Recommandations aux cybercommerçants

  • De manière à rassurer les visiteurs du site Internet, bien communiquer concernant les modalités de paiement et de remboursement ainsi que sur les dispositions prises pour garantir la sécurité des transactions en ligne, en allant bien au delà de l'obligation minimale d'information imposée par la législation belge. Ne pas imposer un moyen unique de paiement. En Belgique, l'association "BeCommerce" propose un label de qualité qui peut apporter un élément supplémentaire de confiance;
  • A moins de disposer en interne du temps et des ressources nécessaires notamment pour obtenir le certificat SSL et pour intégrer le paiement électronique au site Internet, sous-traiter les opérations de recueil en ligne des données financières et l'interfaçage informatique auprès d'une société spécialisée (PSP). Eventuellement souscrire à un package optionnel "gestion et prévention des fraudes» (des modules informatiques permettent ainsi de calculer un indice de risque sur base de plusieurs critères tels que l'adresse IP, l'origine de la carte, etc. et ainsi de n'autoriser automatiquement la transaction que lorsque le seuil de risque déterminé à l'avance par le vendeur n'est pas atteint);
  • Récolter les coordonnées postales et téléphoniques des clients et procéder à des contrôles manuels en cas d'opérations suspectes (par exemple donner un coup de téléphone de vérification si les achats sont effectués par un nouvel acheteur d'un pays étranger via une carte de crédit émise dans un autre pays, en cas d'achat de quantités importantes, en cas de livraison à une autre adresse, sous un autre nom que celui mentionné pour la carte de crédit, etc.).

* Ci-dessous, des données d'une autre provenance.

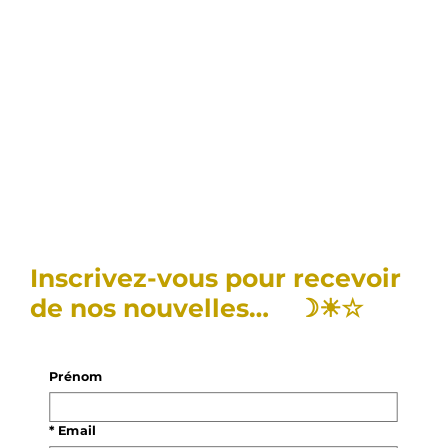
Inscrivez-vous pour recevoir
de nos nouvelles… ☽☀︎☆
Prénom
*
Email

Ces vérifications humaines se feront aussi si le seuil de risque calculé par un module de sécurité est dépassé;
  • Quand cela s'y prête, faire livrer la marchandise au domicile du client par une société de transport qui demandera au destinataire de signer un accusé de réception;
  • Redoubler de prudence lors de transactions vers l'étranger. Bloquer celles provenant de pays à risques ou établies à partir d'adresses IP anonymes;
  • Proposer plusieurs moyens de paiement afin d'inciter le plus large public possible à acheter en ligne sur votre site;
  • Pour les transactions par cartes de crédit: Exiger du client, la communication du code de vérification (code CVV2: trois derniers chiffres figurant à l'arrière de la carte, dans le panneau de signature). Celui-ci permet de s'assurer que l'internaute dispose bien en face de lui de la carte de crédit.